Although the entries contain pictures, return everything else in them verbatim and omit the pictures.

___ Input ___

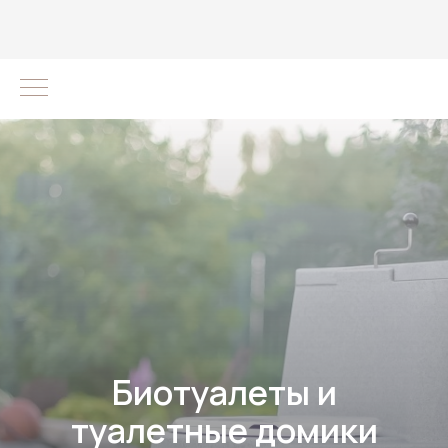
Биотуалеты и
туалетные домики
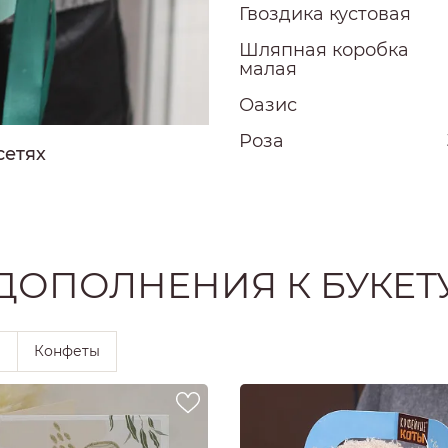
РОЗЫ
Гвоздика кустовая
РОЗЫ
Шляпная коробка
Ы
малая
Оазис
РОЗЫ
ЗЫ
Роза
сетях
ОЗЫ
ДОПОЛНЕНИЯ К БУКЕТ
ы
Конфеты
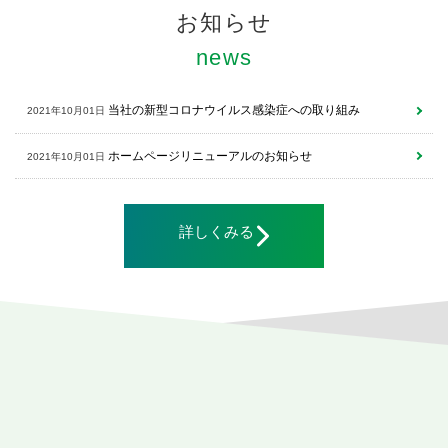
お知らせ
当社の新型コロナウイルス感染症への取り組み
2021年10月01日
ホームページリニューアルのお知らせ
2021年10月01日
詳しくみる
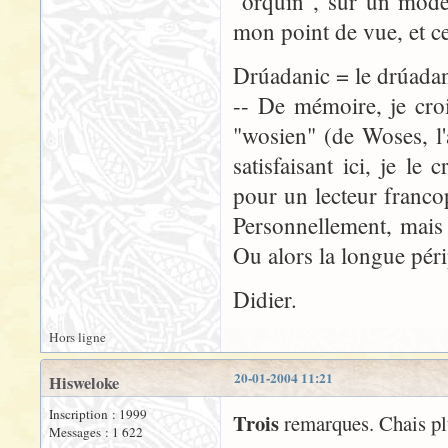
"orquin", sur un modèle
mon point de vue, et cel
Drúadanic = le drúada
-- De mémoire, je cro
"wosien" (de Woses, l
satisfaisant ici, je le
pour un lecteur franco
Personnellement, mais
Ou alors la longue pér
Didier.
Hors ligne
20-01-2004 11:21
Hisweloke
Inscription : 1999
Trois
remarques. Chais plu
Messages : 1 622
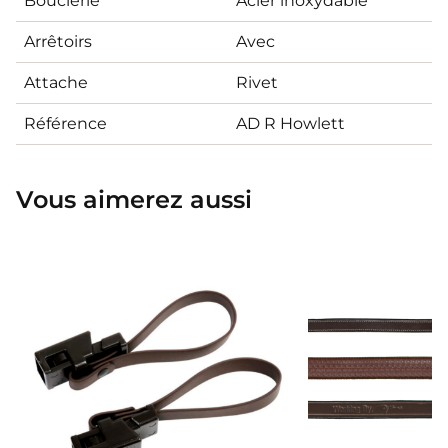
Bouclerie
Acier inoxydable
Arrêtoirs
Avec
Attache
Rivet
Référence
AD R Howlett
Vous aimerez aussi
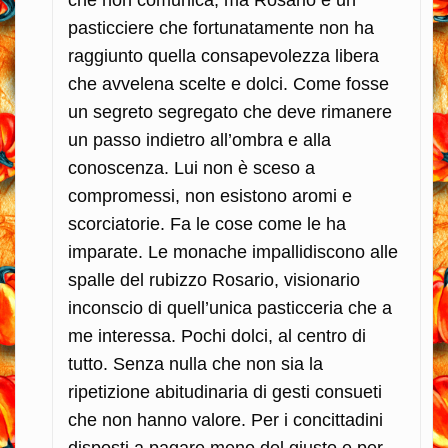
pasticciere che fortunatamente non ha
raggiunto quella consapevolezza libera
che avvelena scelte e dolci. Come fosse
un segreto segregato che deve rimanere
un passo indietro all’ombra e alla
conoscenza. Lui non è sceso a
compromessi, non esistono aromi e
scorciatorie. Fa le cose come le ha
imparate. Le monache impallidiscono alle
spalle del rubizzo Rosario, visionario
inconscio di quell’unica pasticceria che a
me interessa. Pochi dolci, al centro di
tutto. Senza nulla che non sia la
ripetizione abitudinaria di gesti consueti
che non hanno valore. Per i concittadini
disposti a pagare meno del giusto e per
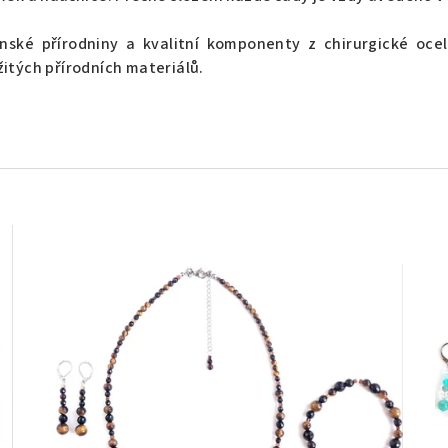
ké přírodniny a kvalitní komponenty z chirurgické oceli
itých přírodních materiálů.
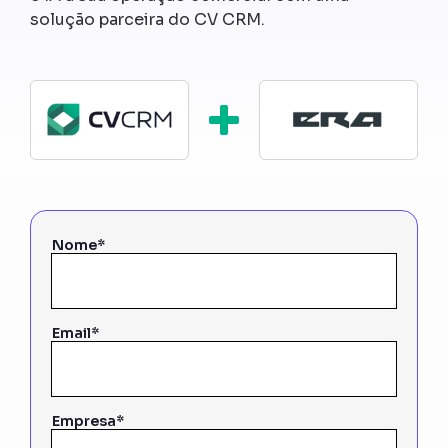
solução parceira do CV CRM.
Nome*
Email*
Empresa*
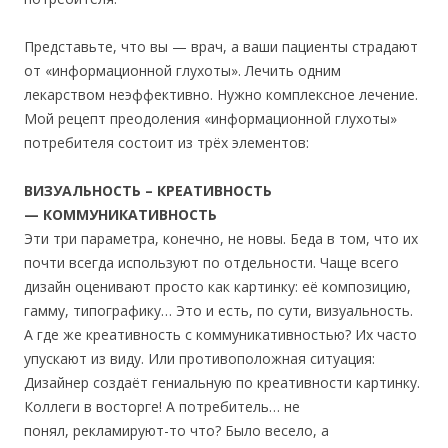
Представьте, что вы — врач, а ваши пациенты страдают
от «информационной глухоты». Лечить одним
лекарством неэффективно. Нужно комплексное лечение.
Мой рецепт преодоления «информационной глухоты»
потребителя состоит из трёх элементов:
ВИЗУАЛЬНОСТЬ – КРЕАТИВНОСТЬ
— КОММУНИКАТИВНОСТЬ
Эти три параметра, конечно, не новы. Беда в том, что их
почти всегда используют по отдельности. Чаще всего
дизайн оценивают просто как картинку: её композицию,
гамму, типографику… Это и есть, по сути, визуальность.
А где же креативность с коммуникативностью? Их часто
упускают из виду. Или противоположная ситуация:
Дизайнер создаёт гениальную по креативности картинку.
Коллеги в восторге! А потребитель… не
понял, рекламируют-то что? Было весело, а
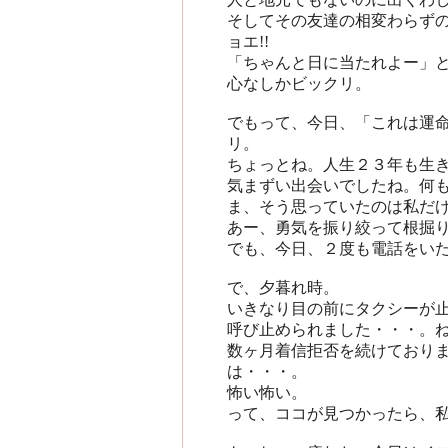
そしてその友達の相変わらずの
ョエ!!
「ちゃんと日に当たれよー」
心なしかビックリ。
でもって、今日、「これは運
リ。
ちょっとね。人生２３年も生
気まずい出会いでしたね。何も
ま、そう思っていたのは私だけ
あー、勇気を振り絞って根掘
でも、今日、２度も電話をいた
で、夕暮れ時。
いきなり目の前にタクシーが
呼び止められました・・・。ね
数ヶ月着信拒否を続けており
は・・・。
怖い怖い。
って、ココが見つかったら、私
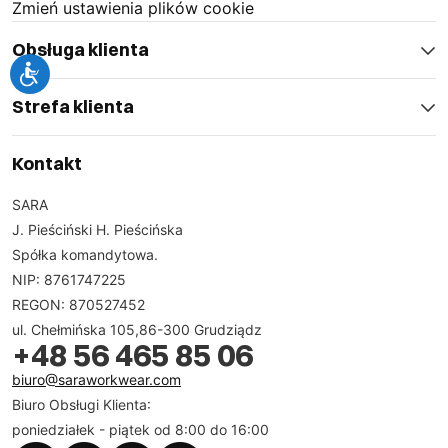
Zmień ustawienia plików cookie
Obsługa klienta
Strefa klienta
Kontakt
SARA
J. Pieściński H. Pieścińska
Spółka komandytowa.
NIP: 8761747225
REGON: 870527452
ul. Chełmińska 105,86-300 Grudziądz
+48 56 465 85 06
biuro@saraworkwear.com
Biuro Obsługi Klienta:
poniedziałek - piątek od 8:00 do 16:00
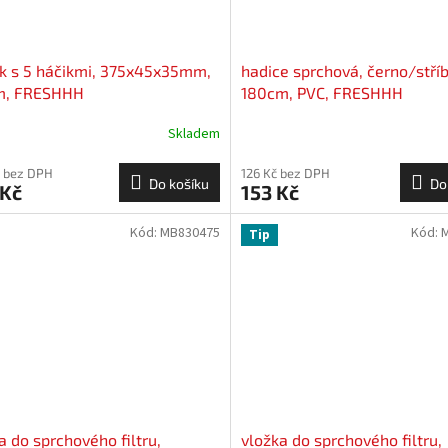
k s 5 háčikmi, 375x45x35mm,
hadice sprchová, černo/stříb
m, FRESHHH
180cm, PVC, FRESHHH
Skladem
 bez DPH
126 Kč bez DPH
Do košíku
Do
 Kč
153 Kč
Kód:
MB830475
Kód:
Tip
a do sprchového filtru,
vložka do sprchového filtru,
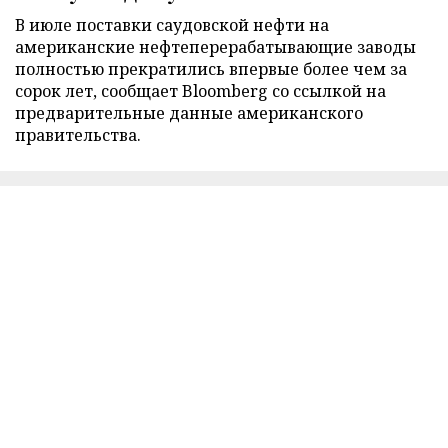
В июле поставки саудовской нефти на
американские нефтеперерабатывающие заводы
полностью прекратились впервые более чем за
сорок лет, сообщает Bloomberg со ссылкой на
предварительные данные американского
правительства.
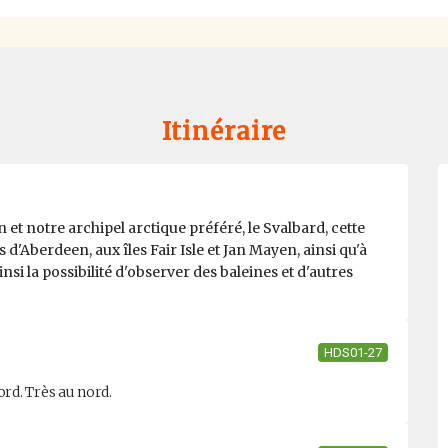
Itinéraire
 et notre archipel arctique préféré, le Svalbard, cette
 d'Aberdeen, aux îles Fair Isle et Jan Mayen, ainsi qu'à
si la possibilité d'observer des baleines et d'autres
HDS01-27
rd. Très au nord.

___

Output of the exercise
Биотуалеты и
туалетные домики
РОЗЫ
Гвоздика кустовая
РОЗЫ
Шляпная коробка
Ы
малая
Оазис
РОЗЫ
ЗЫ
Роза
сетях
ОЗЫ
ДОПОЛНЕНИЯ К БУКЕТ
ы
Конфеты
お知らせ
当社の新型コロナウイルス感染症への取り組み
2021年10月01日
ホームページリニューアルのお知らせ
2021年10月01日
詳しくみる
"orquin", sur un modèle
mon point de vue, et cel
Drúadanic = le drúada
-- De mémoire, je cro
"wosien" (de Woses, l
satisfaisant ici, je le
pour un lecteur franco
Personnellement, mais
Ou alors la longue pér
Didier.
Hors ligne
20-01-2004 11:21
Hisweloke
Inscription : 1999
Trois
remarques. Chais plu
Messages : 1 622
Bouclerie
Acier inoxydable
Arrêtoirs
Avec
Attache
Rivet
Référence
AD R Howlett
Vous aimerez aussi
pasticciere che fortunatamente non ha
raggiunto quella consapevolezza libera
che avvelena scelte e dolci. Come fosse
un segreto segregato che deve rimanere
un passo indietro all’ombra e alla
conoscenza. Lui non è sceso a
compromessi, non esistono aromi e
scorciatorie. Fa le cose come le ha
imparate. Le monache impallidiscono alle
spalle del rubizzo Rosario, visionario
inconscio di quell’unica pasticceria che a
me interessa. Pochi dolci, al centro di
tutto. Senza nulla che non sia la
ripetizione abitudinaria di gesti consueti
che non hanno valore. Per i concittadini
disposti a pagare meno del giusto e per
ké přírodniny a kvalitní komponenty z chirurgické oceli
itých přírodních materiálů.
solução parceira do CV CRM.
Nome*
Email*
Empresa*
Представьте, что вы — врач, а ваши пациенты страдают
от «информационной глухоты». Лечить одним
лекарством неэффективно. Нужно комплексное лечение.
Мой рецепт преодоления «информационной глухоты»
потребителя состоит из трёх элементов:
ВИЗУАЛЬНОСТЬ – КРЕАТИВНОСТЬ
— КОММУНИКАТИВНОСТЬ
Эти три параметра, конечно, не новы. Беда в том, что их
почти всегда используют по отдельности. Чаще всего
дизайн оценивают просто как картинку: её композицию,
гамму, типографику… Это и есть, по сути, визуальность.
А где же креативность с коммуникативностью? Их часто
упускают из виду. Или противоположная ситуация:
Дизайнер создаёт гениальную по креативности картинку.
Коллеги в восторге! А потребитель… не
понял, рекламируют-то что? Было весело, а
そしてその友達の相変わらずの
ョエ!!
「ちゃんと日に当たれよー」
心なしかビックリ。
でもって、今日、「これは運
リ。
ちょっとね。人生２３年も生
気まずい出会いでしたね。何も
ま、そう思っていたのは私だけ
あー、勇気を振り絞って根掘
でも、今日、２度も電話をいた
で、夕暮れ時。
いきなり目の前にタクシーが
呼び止められました・・・。ね
数ヶ月着信拒否を続けており
は・・・。
怖い怖い。
って、ココが見つかったら、私
Zmień ustawienia plików cookie
Obsługa klienta
Strefa klienta
Kontakt
SARA
J. Pieściński H. Pieścińska
Spółka komandytowa.
NIP: 8761747225
REGON: 870527452
ul. Chełmińska 105,86-300 Grudziądz
+48 56 465 85 06
biuro@saraworkwear.com
Biuro Obsługi Klienta:
poniedziałek - piątek od 8:00 do 16:00
k s 5 háčikmi, 375x45x35mm,
hadice sprchová, černo/stříb
m, FRESHHH
180cm, PVC, FRESHHH
Skladem
 bez DPH
126 Kč bez DPH
Do košíku
Do
 Kč
153 Kč
Kód:
MB830475
Kód:
Tip
a do sprchového filtru,
vložka do sprchového filtru,
В июле поставки саудовской нефти на
американские нефтеперерабатывающие заводы
полностью прекратились впервые более чем за
сорок лет, сообщает Bloomberg со ссылкой на
предварительные данные американского
правительства.
Itinéraire
 et notre archipel arctique préféré, le Svalbard, cette
 d'Aberdeen, aux îles Fair Isle et Jan Mayen, ainsi qu'à
si la possibilité d'observer des baleines et d'autres
HDS01-27
rd. Très au nord.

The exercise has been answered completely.